La comtesse de Lalain tenant de ce naturel, mais ayant davantage un esprit grand et eslevé, de quoy elle ne ressembloit moins à vostre cousine que du visage et de la façon, cela me donna soudain asseurance qu’il me seroit aisé de faire amitié estroite avec elle, ce qui pourroit apporter de l’utilité à l’avancement du dessein de mon frère......

L’heure du soupper venue, nous allons au festin et au bal, que le comte de Lalain continua tant que je fus à Mons, qui fut plus que je ne pensois estimant debvoir partir dés le lendemain. Mais cette honneste femme me contraingnist de passer une sepmaine avec eux, ce que je ne voulois faire, craingnant de les incommoder. Mais il ne me feust jamais possible de le persuader à son mary ni à elle, qu’encore à toute force me laissèrent partir au bout de huict jours. Vivant avec une telle privauté avec elle, elle demeura à mon coucher fort tard, et y eust demeuré davantage ; mais elle faisoic chose peu commune à personne de telle qualité, qui toutes fois tesmoingne une nature accompagnée d’une grande bonté. Elle nourrissoit son petit fils de son lait, de sorte qu’estant le lendemain au festin, assise tout auprès de moy à la table qui est le lieu où ceux de ce païs-là se communiquent avec le plus de franchise, n’ayant l’esprit bandé qu’à mon but, qui n’estoit que d’advancer le dessein de mon frère, elle parée et toute couverte de pierreries et de broderies, avec une robille à l’espagnole de toille d’or noire, avec des bandes de broderie de canetille d’or et d’argent, et un pourpoint de toille d’argent blanche en broderie d’or avec des gros boutons de diamant (habit approprié à l’office de nourrice), l’on luy apporta à la table son petit fils emmaillotté aussi richement qu’estoit vestue la nourrice, pour lui donner à taicter.

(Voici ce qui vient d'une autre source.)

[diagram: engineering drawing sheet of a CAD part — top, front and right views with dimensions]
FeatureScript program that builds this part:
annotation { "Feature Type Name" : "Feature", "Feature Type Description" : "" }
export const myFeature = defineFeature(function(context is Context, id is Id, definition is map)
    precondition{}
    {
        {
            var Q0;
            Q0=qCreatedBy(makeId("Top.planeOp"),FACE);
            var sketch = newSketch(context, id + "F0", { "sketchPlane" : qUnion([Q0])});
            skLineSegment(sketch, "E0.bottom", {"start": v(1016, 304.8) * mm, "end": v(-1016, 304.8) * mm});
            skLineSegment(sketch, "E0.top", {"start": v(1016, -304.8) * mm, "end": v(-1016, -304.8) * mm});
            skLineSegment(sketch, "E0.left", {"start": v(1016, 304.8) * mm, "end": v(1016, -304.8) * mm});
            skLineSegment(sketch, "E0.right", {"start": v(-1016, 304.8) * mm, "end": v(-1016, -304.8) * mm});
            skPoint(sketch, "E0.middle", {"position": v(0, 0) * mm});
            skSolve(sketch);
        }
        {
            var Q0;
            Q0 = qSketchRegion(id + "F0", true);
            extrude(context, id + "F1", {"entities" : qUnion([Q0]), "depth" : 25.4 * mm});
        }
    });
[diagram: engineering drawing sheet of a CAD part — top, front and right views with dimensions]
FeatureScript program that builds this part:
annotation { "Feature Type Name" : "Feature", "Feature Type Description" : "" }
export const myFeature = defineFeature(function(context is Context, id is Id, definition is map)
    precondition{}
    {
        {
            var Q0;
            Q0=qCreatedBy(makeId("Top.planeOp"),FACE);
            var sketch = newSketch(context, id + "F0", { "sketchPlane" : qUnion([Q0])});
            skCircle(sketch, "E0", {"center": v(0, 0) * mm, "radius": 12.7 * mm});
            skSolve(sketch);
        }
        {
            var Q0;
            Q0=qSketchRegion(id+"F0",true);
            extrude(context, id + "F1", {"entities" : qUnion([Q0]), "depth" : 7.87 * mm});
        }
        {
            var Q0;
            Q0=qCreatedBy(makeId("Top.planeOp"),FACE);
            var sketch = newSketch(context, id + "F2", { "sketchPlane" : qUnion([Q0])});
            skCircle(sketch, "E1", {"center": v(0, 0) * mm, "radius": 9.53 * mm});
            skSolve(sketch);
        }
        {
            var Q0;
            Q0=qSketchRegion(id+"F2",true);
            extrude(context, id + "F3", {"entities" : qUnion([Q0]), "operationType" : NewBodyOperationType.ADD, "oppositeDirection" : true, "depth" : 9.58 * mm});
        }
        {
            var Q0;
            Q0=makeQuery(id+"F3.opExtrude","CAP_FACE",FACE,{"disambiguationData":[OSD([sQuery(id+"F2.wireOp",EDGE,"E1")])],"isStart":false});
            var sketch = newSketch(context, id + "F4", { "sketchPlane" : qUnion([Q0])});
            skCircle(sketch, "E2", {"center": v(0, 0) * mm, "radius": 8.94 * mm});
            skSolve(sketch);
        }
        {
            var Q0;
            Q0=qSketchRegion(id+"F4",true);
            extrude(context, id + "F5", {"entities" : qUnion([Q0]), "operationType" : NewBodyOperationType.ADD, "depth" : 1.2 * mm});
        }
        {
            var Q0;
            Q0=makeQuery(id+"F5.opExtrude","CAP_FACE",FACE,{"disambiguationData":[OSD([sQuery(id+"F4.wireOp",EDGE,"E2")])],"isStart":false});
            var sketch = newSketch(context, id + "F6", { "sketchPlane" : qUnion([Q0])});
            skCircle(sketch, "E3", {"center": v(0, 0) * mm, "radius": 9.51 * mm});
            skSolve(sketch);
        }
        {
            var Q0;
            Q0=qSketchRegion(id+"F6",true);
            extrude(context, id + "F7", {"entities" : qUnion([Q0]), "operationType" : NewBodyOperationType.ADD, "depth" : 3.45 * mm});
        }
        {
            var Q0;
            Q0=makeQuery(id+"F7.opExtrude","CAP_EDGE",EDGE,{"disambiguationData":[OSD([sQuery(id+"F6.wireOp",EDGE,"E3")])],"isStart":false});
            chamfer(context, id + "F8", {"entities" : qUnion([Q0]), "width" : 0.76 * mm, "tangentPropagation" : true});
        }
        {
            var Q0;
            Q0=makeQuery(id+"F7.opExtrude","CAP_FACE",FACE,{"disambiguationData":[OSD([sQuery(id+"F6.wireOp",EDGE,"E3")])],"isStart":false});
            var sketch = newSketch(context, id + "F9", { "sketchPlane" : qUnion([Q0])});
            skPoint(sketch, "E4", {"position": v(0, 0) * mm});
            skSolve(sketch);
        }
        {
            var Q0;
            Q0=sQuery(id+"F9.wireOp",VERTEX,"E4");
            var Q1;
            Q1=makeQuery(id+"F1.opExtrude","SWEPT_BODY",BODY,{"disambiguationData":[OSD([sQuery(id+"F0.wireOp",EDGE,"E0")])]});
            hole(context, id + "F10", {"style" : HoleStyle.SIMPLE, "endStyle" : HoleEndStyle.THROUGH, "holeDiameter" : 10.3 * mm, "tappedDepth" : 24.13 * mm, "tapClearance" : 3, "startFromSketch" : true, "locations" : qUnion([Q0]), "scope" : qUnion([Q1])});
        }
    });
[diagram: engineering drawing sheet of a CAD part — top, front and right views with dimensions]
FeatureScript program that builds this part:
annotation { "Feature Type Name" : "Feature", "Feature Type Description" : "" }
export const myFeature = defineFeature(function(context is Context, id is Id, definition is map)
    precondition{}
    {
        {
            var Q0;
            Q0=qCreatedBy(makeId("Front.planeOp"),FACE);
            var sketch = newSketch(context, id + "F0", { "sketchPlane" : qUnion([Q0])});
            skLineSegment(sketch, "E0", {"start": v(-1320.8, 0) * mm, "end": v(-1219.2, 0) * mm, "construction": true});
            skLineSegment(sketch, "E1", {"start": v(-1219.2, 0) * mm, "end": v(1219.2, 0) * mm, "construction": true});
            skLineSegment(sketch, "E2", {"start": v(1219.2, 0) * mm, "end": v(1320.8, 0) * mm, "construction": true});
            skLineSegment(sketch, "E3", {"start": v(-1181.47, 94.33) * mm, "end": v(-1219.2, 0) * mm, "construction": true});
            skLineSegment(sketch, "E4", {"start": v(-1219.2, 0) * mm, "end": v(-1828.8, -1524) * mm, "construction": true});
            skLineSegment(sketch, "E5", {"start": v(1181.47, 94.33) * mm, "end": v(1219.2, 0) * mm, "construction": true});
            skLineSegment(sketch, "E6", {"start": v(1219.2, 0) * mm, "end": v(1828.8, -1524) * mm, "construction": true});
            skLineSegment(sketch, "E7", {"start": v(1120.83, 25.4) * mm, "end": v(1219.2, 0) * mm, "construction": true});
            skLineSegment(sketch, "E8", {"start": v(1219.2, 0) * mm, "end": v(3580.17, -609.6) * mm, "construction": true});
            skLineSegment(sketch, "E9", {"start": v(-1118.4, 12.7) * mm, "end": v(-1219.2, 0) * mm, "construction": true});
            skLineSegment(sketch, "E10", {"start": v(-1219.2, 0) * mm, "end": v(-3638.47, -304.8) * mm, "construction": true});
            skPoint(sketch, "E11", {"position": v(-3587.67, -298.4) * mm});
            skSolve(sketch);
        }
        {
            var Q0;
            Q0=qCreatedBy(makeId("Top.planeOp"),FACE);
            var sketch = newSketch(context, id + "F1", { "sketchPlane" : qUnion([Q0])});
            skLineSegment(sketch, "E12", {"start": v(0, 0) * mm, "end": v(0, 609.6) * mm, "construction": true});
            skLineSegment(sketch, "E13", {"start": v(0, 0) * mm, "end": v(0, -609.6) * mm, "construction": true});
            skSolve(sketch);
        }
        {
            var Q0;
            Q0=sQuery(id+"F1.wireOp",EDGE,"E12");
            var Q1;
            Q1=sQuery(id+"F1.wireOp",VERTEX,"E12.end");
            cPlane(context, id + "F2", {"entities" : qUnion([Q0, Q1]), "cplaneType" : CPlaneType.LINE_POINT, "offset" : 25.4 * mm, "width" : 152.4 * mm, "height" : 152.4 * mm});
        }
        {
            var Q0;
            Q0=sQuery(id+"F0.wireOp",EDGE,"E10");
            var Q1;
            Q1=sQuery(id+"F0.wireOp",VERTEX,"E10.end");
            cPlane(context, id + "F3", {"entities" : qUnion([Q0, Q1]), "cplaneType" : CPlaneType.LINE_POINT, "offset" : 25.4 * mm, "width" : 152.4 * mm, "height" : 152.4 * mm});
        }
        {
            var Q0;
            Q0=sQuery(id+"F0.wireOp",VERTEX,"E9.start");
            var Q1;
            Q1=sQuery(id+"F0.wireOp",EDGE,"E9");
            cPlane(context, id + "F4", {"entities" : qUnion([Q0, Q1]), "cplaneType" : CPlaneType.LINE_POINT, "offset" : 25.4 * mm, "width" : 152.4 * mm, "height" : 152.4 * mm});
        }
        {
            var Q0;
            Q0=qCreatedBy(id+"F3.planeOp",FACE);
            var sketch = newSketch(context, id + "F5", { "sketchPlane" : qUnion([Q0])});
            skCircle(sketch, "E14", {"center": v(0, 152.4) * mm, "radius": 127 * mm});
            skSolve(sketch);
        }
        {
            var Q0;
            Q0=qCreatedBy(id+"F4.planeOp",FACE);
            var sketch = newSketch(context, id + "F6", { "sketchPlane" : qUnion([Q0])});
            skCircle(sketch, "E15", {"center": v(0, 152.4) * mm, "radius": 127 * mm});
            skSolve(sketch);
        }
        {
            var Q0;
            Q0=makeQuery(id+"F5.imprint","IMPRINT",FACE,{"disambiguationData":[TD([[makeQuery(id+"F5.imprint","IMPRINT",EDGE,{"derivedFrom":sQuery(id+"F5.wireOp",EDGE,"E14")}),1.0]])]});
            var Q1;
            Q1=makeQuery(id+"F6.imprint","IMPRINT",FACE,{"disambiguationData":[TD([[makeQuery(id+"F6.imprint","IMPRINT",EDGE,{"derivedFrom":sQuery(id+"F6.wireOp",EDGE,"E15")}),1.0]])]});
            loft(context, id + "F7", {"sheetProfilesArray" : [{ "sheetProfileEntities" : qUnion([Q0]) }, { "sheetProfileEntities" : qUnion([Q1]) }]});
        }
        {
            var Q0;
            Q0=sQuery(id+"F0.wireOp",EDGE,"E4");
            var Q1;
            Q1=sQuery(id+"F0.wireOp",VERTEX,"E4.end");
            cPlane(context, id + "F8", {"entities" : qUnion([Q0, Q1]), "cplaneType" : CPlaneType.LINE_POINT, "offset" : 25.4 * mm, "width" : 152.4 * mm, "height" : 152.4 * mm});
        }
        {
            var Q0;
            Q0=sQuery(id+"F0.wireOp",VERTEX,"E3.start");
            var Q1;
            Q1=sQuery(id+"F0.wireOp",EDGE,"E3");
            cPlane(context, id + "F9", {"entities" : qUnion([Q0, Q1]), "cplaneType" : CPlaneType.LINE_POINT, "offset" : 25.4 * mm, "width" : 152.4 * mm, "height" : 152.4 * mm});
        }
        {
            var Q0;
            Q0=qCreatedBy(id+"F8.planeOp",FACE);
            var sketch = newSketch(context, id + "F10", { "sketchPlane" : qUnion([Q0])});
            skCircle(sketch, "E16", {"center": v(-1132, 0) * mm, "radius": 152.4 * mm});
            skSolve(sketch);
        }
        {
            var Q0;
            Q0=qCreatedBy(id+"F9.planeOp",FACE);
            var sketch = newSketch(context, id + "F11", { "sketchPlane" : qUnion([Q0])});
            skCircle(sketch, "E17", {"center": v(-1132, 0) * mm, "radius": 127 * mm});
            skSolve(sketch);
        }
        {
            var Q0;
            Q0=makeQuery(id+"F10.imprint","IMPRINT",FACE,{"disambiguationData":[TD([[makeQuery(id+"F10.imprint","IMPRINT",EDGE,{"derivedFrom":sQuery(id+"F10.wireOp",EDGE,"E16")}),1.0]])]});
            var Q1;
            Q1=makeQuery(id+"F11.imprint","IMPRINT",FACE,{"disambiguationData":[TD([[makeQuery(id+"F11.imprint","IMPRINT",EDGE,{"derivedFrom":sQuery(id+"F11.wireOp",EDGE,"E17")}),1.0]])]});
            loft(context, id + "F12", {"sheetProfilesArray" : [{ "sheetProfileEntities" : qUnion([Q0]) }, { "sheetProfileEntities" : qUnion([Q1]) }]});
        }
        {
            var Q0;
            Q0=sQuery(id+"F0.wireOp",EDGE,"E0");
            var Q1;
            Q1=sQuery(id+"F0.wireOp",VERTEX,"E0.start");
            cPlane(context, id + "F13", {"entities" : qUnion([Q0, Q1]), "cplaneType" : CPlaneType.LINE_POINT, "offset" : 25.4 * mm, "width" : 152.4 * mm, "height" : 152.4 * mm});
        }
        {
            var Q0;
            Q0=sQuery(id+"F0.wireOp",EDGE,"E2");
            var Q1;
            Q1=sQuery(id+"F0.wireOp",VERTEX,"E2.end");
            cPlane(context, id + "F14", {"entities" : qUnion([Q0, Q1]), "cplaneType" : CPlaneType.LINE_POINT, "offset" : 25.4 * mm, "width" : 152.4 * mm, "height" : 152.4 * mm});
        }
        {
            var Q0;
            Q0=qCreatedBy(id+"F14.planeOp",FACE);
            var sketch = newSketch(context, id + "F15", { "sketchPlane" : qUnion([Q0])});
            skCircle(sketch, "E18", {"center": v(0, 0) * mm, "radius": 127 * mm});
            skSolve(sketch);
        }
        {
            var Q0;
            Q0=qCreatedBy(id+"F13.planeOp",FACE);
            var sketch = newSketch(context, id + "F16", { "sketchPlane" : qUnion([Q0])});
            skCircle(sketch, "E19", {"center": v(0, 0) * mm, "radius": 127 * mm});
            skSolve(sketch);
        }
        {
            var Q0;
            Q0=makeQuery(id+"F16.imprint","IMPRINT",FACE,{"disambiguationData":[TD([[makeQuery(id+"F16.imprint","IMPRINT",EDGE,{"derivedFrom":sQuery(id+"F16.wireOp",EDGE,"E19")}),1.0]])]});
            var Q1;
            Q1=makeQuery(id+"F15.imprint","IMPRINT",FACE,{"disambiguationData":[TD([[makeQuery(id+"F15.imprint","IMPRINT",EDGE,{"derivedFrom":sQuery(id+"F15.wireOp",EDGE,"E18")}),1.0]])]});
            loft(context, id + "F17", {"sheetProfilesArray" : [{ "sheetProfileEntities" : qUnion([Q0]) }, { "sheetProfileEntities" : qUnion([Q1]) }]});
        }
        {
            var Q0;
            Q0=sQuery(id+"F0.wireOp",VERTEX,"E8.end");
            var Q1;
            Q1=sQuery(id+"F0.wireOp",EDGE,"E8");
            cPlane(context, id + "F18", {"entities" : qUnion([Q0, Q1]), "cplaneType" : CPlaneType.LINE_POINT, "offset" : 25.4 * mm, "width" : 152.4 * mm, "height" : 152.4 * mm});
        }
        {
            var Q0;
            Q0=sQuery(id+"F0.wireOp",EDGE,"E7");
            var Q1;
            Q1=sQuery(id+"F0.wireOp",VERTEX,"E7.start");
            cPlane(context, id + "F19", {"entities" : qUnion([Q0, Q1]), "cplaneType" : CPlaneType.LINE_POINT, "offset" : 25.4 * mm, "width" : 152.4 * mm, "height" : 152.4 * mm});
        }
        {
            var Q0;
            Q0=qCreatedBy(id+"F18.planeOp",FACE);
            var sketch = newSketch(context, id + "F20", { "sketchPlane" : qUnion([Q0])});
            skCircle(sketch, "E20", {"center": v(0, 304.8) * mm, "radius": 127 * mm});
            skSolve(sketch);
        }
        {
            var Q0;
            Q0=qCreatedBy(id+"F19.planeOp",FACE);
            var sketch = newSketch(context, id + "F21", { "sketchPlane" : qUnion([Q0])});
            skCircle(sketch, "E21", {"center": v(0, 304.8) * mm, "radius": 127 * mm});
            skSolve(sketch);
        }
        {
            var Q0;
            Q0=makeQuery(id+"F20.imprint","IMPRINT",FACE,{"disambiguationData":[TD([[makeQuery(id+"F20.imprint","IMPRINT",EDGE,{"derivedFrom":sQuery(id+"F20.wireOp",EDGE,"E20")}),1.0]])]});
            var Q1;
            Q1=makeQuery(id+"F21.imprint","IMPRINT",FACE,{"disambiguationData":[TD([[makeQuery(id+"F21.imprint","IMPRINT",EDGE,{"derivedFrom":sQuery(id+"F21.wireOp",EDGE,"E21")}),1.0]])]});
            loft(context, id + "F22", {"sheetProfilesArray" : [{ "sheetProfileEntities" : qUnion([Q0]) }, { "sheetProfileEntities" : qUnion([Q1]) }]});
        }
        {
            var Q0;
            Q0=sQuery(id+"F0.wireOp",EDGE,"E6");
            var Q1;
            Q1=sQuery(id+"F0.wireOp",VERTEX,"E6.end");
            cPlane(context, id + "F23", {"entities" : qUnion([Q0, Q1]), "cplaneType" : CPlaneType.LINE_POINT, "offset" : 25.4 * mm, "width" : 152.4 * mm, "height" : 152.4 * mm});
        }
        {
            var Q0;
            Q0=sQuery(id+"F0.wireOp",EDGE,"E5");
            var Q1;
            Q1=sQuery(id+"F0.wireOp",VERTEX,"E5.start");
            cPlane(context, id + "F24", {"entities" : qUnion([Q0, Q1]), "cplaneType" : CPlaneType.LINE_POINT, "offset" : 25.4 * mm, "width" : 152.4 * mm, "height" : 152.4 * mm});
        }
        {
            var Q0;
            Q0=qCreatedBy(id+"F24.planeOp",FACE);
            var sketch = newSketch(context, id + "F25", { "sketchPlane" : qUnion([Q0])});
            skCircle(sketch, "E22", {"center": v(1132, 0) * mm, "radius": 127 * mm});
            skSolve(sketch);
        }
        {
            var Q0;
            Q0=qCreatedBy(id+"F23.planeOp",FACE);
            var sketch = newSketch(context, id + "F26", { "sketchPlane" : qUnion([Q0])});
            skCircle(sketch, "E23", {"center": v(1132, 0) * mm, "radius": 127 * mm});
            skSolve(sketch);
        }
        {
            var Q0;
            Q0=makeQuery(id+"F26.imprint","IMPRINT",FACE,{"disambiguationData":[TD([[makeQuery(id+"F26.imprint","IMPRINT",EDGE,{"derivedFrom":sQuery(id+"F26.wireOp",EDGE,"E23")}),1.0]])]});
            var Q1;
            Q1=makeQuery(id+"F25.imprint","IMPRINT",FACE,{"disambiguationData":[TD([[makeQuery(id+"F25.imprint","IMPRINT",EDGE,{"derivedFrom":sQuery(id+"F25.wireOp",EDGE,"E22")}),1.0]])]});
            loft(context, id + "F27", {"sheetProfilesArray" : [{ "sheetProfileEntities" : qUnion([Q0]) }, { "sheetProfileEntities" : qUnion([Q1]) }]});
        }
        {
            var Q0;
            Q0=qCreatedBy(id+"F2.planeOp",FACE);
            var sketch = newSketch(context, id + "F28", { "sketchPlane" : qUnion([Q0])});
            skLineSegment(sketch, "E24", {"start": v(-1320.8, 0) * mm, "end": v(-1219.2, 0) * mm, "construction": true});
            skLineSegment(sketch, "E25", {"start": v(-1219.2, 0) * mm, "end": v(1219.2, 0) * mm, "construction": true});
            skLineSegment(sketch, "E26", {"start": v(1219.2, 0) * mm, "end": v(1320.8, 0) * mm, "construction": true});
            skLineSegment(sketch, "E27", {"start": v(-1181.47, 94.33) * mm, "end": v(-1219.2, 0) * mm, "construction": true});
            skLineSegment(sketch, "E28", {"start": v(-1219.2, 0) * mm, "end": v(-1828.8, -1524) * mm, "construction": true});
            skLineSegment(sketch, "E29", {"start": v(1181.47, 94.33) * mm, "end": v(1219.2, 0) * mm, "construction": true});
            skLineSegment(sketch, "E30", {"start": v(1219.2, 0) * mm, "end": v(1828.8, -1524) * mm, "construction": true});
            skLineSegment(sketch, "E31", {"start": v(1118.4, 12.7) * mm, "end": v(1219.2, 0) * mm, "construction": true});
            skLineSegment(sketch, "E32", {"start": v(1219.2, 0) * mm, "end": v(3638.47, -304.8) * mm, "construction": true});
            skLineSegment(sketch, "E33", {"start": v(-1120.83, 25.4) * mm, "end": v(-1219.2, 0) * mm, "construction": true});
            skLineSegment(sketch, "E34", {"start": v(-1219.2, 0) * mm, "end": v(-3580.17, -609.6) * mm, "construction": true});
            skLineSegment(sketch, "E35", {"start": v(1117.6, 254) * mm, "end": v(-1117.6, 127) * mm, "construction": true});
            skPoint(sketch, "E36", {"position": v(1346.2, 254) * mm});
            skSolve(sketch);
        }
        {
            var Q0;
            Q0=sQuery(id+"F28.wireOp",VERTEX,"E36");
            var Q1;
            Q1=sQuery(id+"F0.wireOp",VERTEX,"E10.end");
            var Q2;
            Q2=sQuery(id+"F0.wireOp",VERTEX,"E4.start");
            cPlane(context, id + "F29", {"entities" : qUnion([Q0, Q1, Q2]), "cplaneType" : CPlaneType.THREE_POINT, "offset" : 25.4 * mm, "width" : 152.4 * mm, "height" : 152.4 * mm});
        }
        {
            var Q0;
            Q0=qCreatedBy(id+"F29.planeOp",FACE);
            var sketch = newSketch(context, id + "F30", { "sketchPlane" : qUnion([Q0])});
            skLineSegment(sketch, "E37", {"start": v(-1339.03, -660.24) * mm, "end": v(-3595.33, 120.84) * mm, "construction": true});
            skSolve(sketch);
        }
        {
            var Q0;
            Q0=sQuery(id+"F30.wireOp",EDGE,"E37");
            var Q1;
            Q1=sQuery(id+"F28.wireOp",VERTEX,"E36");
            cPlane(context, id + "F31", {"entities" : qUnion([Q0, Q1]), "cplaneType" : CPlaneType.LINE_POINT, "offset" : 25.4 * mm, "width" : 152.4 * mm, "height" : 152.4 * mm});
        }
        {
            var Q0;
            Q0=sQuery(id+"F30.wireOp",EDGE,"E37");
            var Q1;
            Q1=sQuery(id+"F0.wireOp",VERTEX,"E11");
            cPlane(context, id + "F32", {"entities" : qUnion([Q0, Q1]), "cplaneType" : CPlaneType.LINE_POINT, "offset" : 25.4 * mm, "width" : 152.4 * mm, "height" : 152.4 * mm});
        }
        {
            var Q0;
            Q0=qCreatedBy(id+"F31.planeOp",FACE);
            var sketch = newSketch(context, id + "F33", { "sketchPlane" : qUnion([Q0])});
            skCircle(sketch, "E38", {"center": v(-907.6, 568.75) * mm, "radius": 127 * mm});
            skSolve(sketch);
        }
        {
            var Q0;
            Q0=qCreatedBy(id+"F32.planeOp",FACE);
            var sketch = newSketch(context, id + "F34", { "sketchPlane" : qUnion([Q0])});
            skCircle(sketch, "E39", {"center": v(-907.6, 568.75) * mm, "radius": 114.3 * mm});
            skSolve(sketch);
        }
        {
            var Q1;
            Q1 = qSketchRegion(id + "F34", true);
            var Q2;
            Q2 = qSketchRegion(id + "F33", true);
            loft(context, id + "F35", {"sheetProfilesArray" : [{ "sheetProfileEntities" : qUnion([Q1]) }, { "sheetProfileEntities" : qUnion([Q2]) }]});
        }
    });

Elle le met entre nous deux sur la table, et librement se desboutonne, baillant son tétin à son petit, ce qui eust esté tenu à incivilité à quelque autre ; mais elle le faisoit avec tant de grâce et de naifveté, comme toutes ses actions en estoient accompaignées, qu’elle en reçeust autant de louange que la compagnie de plaisir…

Les tables levées, le bal commença en la salle mesme où nous estions, qui esloit grande et belle…


  1. On confond quelquefois Marguerite de Valois, dont il est question en ce moment, avec Marguerite d’Angoulême, sœur de François Ier, grand’belle-mère de celle-ci. Nous avons publié la biographie de Marguerite d’Angoulême de Navarre, ainsi que des extraits de ses poésies (p. 29). Marguerite de Valois est appelée aussi Marguerite de Navarre par quelques chroniqueurs, parce que Henri IV était de Navarre avant d’être roi de France. Le nom Marguerite de France fut déjà porté par la fille de Marguerite de Castille, comtesse de Vexin, morte en 1158, et par la fille de saint Louis, mariée en 1270 à Jean le Victorieux.
  2. Mémoires de la royne Marguerite, publiés à l’Image de sainte Barbe, chez Charles Chapelain, en 1628.
  3. Il fut décidé qu’elle irait aux eaux de Spa avec la princesse de la Roche-sur-Yon, à l’occasion des intérêts de son frère, le duc d’Alençon, que l’on voulait voir régner dans les Pays-Bas. Cette narration de son voyage, dont nous élaguons les réflexions politiques fastidieuses, nous a paru intéressante au point de vue des mœurs de l’époque et du pays.